Segment Start: DATASET RECORDS

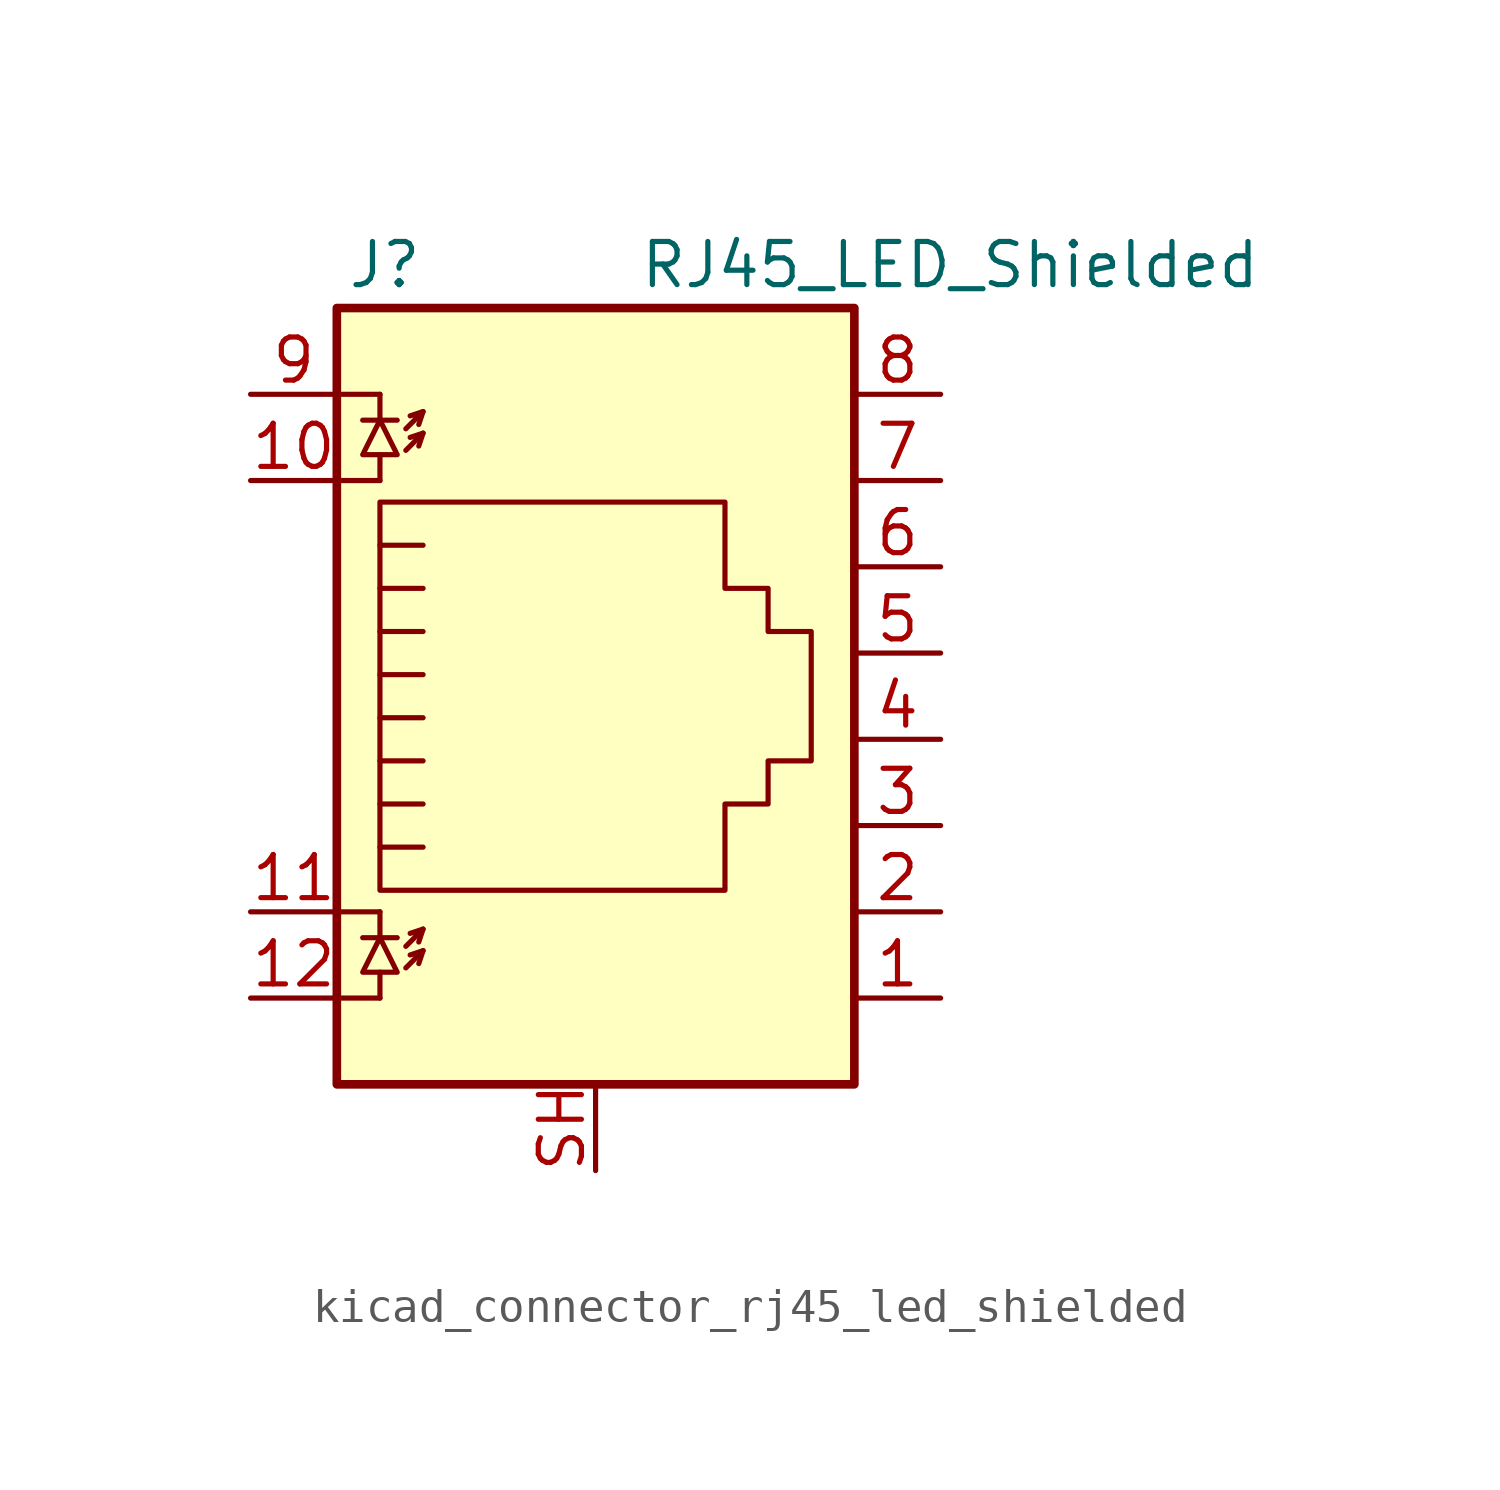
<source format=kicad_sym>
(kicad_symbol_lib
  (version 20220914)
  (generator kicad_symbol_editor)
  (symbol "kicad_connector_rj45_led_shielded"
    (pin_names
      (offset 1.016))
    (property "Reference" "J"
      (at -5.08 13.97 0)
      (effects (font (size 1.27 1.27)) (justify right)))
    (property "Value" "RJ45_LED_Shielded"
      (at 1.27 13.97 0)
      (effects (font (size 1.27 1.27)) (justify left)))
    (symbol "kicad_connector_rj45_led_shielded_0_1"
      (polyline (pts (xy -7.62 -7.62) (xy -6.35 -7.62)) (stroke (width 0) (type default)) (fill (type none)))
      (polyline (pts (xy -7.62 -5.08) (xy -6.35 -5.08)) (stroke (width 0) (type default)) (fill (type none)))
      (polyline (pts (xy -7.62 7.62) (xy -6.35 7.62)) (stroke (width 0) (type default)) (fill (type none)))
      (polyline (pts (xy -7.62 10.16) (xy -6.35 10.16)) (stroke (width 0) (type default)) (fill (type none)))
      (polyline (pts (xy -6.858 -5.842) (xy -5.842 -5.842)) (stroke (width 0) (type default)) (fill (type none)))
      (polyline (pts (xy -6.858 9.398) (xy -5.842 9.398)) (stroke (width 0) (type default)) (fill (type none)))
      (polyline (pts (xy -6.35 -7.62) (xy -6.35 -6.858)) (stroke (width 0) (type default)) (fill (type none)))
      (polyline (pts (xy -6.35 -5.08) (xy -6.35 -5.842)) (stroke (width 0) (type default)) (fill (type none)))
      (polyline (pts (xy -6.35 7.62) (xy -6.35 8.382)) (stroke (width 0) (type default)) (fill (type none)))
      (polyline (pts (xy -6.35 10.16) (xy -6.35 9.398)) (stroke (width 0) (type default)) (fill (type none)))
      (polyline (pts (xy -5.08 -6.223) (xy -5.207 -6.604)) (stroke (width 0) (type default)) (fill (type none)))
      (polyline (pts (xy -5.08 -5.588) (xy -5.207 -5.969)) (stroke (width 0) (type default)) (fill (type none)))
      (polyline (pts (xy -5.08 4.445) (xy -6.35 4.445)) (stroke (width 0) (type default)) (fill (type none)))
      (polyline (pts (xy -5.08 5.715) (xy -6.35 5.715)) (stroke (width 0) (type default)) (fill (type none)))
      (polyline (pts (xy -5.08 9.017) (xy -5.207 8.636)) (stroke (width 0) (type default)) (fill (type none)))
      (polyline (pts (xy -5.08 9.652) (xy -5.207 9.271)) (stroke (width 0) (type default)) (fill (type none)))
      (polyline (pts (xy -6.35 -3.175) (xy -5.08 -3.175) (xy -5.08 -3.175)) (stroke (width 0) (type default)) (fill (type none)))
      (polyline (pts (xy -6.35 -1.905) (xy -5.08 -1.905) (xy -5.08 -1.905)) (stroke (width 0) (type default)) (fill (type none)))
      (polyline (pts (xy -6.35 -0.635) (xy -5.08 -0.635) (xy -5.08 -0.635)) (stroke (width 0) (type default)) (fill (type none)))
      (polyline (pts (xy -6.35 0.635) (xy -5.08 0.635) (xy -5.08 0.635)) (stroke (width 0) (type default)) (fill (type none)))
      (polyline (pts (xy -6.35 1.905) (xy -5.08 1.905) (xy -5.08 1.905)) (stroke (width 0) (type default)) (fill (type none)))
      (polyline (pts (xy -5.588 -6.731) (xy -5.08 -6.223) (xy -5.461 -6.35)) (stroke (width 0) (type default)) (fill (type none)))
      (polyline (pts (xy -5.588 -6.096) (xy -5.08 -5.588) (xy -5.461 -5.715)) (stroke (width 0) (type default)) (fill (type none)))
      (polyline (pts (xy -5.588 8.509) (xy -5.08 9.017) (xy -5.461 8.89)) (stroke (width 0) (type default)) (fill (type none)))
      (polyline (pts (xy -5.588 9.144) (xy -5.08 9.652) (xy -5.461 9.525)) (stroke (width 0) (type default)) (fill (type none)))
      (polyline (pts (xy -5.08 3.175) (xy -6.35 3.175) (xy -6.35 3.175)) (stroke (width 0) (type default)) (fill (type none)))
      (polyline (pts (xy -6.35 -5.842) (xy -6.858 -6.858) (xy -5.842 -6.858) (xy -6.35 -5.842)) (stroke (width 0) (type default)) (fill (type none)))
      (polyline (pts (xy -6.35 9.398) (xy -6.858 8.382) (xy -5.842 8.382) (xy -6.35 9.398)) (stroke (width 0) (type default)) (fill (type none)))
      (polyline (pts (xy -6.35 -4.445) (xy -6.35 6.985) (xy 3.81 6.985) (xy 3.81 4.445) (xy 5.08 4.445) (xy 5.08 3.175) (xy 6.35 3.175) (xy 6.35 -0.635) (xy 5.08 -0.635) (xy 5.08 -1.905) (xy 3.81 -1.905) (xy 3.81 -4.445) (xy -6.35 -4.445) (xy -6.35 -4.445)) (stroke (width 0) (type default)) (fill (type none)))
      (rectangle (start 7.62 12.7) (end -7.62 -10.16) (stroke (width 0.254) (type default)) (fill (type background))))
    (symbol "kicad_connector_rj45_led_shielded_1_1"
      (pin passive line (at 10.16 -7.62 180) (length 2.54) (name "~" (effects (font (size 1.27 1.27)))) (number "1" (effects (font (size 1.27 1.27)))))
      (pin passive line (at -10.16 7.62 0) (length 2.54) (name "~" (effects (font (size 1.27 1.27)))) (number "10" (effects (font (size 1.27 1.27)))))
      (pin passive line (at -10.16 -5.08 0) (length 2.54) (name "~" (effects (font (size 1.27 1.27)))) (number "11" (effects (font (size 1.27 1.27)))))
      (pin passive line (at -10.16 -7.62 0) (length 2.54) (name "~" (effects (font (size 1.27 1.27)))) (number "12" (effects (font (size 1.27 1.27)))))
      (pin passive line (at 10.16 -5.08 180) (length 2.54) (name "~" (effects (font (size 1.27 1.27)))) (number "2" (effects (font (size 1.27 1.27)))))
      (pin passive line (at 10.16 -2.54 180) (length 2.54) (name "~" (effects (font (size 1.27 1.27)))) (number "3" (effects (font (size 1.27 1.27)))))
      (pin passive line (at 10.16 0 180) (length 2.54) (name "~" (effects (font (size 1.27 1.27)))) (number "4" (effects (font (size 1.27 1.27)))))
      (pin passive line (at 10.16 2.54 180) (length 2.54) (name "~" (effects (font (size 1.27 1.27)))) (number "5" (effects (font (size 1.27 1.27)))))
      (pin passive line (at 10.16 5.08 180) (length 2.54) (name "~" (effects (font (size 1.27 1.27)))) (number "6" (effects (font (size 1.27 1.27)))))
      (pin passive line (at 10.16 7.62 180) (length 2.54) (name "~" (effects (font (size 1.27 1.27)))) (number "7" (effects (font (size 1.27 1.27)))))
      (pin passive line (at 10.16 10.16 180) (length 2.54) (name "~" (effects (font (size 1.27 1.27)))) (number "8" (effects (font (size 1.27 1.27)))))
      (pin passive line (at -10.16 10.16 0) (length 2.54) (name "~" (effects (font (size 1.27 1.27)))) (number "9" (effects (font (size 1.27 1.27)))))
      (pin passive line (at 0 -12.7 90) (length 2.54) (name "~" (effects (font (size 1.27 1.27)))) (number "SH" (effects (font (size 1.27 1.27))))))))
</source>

Segment End: DATASET RECORDS
Segment Start: DATASET RECORDS

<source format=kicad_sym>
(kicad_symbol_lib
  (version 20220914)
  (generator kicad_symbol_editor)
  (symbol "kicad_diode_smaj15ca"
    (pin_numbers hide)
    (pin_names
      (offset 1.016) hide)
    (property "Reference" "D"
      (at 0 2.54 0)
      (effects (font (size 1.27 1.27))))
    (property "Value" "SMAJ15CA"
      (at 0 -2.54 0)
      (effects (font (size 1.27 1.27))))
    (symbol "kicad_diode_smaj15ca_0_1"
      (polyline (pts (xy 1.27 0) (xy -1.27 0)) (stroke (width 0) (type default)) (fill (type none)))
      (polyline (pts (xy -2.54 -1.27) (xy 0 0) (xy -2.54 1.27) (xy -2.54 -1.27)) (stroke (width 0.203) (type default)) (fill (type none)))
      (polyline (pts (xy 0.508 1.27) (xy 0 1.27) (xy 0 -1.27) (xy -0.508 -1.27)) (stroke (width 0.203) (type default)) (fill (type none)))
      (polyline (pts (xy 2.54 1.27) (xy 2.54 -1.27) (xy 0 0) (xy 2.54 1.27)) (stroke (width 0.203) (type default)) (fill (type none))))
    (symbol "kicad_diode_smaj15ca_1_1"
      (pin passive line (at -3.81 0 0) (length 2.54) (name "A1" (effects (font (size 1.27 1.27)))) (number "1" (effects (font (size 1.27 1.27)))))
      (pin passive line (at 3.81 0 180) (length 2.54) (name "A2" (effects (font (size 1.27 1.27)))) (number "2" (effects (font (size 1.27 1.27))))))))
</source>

Segment End: DATASET RECORDS
Segment Start: DATASET RECORDS

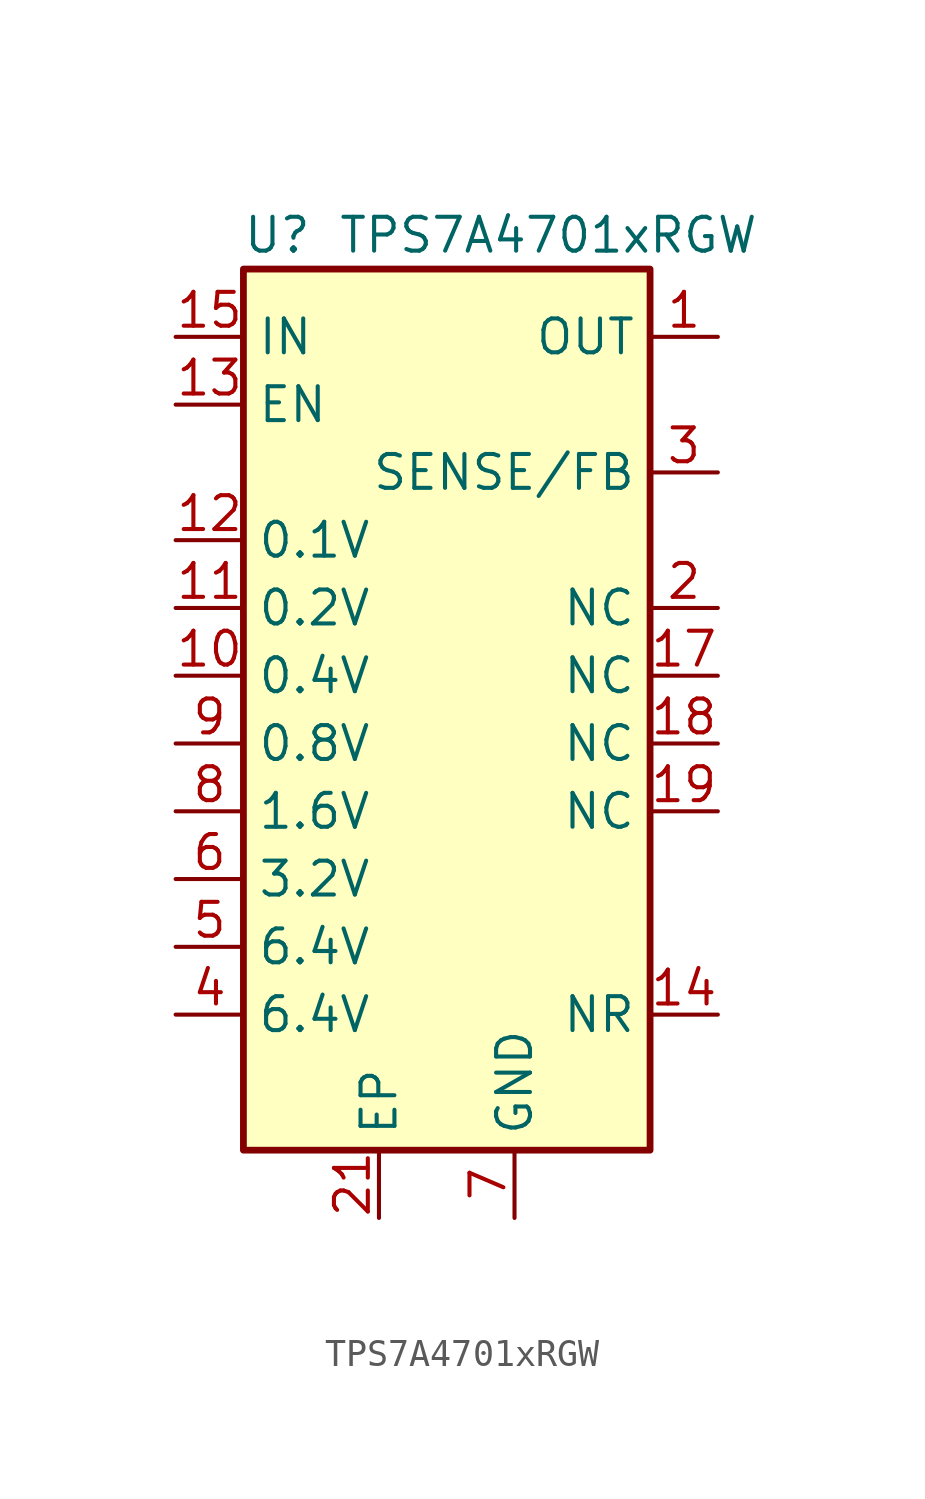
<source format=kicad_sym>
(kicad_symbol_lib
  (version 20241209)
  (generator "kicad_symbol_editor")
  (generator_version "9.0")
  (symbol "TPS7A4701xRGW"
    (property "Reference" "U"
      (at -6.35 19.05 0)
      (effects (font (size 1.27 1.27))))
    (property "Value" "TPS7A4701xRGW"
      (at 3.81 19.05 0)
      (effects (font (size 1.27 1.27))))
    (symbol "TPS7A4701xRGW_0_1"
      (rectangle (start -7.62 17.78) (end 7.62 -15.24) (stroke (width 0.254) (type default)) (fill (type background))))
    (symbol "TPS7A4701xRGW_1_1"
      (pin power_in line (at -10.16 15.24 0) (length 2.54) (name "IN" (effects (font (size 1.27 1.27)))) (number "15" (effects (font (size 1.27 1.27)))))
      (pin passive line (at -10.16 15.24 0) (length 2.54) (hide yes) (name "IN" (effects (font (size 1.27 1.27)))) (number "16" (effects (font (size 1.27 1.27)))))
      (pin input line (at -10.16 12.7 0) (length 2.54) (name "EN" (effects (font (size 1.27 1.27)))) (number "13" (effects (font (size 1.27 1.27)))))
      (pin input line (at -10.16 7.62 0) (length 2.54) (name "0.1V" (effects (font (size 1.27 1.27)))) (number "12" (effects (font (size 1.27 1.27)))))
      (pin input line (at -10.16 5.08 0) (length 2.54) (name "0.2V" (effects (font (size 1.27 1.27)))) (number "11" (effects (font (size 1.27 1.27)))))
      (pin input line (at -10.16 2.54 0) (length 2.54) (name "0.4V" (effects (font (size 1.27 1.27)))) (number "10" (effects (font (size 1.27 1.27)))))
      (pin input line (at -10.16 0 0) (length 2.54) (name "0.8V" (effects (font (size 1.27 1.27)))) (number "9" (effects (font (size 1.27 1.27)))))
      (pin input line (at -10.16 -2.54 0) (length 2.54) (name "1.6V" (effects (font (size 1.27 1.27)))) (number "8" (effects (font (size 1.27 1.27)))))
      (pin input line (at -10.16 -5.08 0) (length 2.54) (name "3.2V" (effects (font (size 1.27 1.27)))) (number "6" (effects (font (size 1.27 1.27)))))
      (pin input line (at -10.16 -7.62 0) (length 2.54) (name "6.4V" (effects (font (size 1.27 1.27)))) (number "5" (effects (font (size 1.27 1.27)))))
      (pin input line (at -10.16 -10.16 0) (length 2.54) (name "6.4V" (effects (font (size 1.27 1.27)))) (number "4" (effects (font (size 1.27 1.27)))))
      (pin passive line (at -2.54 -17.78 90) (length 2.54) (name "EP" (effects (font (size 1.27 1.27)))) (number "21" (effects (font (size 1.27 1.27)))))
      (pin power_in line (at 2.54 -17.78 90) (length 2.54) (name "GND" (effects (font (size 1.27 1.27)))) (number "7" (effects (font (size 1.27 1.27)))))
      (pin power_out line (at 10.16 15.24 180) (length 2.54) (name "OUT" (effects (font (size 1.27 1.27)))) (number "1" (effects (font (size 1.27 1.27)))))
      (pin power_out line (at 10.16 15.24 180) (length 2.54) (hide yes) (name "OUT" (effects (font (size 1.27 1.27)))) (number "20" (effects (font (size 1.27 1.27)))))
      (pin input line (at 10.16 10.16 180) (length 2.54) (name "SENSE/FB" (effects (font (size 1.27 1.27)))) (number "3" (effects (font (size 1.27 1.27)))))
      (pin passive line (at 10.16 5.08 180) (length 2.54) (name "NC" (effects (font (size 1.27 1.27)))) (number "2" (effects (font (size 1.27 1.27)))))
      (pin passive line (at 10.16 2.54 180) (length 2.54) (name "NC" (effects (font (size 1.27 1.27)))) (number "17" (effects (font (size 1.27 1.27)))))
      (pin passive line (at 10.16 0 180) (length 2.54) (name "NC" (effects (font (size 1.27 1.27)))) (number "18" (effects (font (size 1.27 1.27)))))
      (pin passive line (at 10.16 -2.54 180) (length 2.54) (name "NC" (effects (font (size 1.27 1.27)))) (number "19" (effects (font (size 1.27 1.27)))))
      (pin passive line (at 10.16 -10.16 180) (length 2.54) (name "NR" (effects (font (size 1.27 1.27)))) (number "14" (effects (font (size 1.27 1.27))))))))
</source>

Segment End: DATASET RECORDS

:: THE TASK ::
Pull out every line of the records that includes the string "property".

:: EXERCISE RESPONSE ::
    (property "Reference" "J"
    (property "Value" "RJ45_LED_Shielded"
    (property "Reference" "D"
    (property "Value" "SMAJ15CA"
    (property "Reference" "U"
    (property "Value" "TPS7A4701xRGW"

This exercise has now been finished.